— Given passage —
####

Re: [ovs-dev] [PATCH] Genericize/simplify kernel sFlow implementation

Jesse Gross Mon, 12 Sep 2011 16:38:12 -0700

On Tue, Aug 30, 2011 at 6:59 PM, Pravin Shelar <pshe...@nicira.com> wrote:
> diff --git a/datapath/actions.c b/datapath/actions.c
> index 8aec438..3178bdd 100644
> --- a/datapath/actions.c
> +++ b/datapath/actions.c
> +static int sample(struct datapath *dp, struct sk_buff *skb,
> +                 const struct nlattr *a)
> +{
> +       u32 probability;
> +       const struct nlattr *sample_args, *nested_act;
> +       int rem, err;
> +
> +       rem = nla_len(a);
> +
> +       /* First arg: probability */


It's not really good to be mandating specific positioning of the
attributes since it makes future compatibility more difficult.  This
is perhaps an exception because it is on the fast path (another good
reason to not do Netlink parsing here).  On the other hand, maybe it's
better to do it right and then we can optimize it in the future.  In
any case, this function currently has a strange duality between caring
about performance or not.  For example, nla_for_each_nested() has
extra checks that aren't necessary because we already did validation.

> +       sample_args = nla_data(a);
> +       memcpy(&probability, nla_data(sample_args), sizeof (probability));

I noticed that both in the kernel and userspace there is a lot of
direct access to the probability argument either like this or treating
it as unspec.  Where possible possible we should use the existing
helper functions like nla_get_u32().

####

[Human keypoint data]
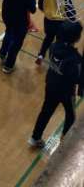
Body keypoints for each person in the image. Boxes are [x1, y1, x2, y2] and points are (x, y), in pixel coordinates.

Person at [29, 21, 83, 149]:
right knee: (70, 115)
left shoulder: (53, 47)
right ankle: (64, 141)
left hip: (51, 84)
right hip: (66, 92)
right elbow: (77, 79)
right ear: (76, 38)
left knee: (45, 111)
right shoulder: (75, 59)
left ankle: (35, 137)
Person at [35, 0, 66, 66]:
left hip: (48, 21)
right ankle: (56, 57)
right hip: (60, 22)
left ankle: (41, 54)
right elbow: (70, 11)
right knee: (60, 41)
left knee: (48, 38)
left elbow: (40, 4)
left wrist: (47, 11)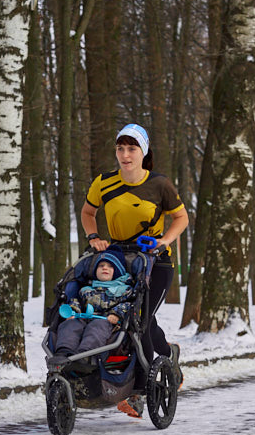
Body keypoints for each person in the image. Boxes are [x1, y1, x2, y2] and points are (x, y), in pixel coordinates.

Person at [81, 123, 189, 419]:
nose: (125, 155)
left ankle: (139, 391)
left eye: (132, 148)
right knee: (132, 320)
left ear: (143, 152)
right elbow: (88, 212)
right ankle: (167, 353)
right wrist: (94, 237)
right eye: (120, 148)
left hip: (155, 260)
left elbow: (181, 217)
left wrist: (164, 240)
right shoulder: (103, 182)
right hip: (119, 260)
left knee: (141, 319)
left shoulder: (159, 184)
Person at [50, 253, 134, 362]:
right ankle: (64, 351)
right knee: (70, 325)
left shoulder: (123, 290)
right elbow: (76, 301)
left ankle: (85, 355)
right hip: (84, 317)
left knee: (96, 328)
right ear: (95, 272)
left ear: (117, 272)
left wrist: (116, 314)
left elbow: (127, 305)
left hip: (106, 321)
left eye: (110, 266)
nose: (105, 268)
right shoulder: (86, 290)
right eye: (101, 265)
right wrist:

####

— Questions on the material —
1. Echo everything from "Jesse Gross Mon, 12" down to "struct nlattr *a)" in the sFlow patch review.
2. Carry on the sFlow patch review from the point where it stops.

— Answers provided —
1.
Jesse Gross Mon, 12 Sep 2011 16:38:12 -0700

On Tue, Aug 30, 2011 at 6:59 PM, Pravin Shelar <pshe...@nicira.com> wrote:
> diff --git a/datapath/actions.c b/datapath/actions.c
> index 8aec438..3178bdd 100644
> --- a/datapath/actions.c
> +++ b/datapath/actions.c
> +static int sample(struct datapath *dp, struct sk_buff *skb,
> +                 const struct nlattr *a)

2.
> +       /* Second arg: actions to execute */
> +       sample_args = nla_next(sample_args, &rem);
> +       /* Second arg data contains actions to execute */
> +       nla_for_each_nested(nested_act, sample_args, rem) {
> +               switch (nla_type(nested_act)) {
> +                       case OVS_ACTION_ATTR_USERSPACE:
> +                               err = output_userspace(dp, skb,
> +                                                nla_get_u64(nested_act));
> +                               return err;
> +                       break;
> +                       default:
> +                               return -EINVAL;
> +               }
> +       }

I think that it's reasonable to restrict the supported actions
initially but it's not clear to me that it's actually a win either
here or any of the other places that this is now scattered around the
code base.  Since handling the new action list is simply a recursive
call, I think it's actually pretty straightforward to support all
actions without any special casing.

> +       return -EINVAL;

I think having no actions should be a legal, if odd, argument.

> @@ -258,6 +287,9 @@ static int do_execute_actions(struct datapath *dp, struct 
> sk_buff *skb,
>                }
>
>                switch (nla_type(a)) {
> +               case ODP_ACTION_ATTR_SAMPLING:
> +                       err = sample(dp, skb, a);

The action is called SAMPLING but most places refer to sample, which
seems like a better name and is more consistent with the other actions
which are verbs.

Also, I think it makes sense to put new actions at the bottom rather
than the top.

> diff --git a/datapath/datapath.c b/datapath/datapath.c
> index 0b6e2e5..c6ab8a8 100644
> --- a/datapath/datapath.c
> +++ b/datapath/datapath.c
> +static int validate_sample(const struct nlattr *a)
> +{
> +       const struct nlattr *sample_args, *nested_act;
> +       int rem;
> +
> +       rem = nla_len(a);
> +
> +       /* First arg: probability */
> +       sample_args = nla_data(a);
> +       if (nla_type(sample_args) != OVS_SAMPLE_ATTR_PROBABILITY)
> +               return -EINVAL;
> +
> +       if (nla_len(sample_args) != sizeof (unsigned int))
> +               return -EINVAL;

The actual type of sample_args is u32, not unsigned int so this
comparison doesn't logically make sense even if they happen to be the
same.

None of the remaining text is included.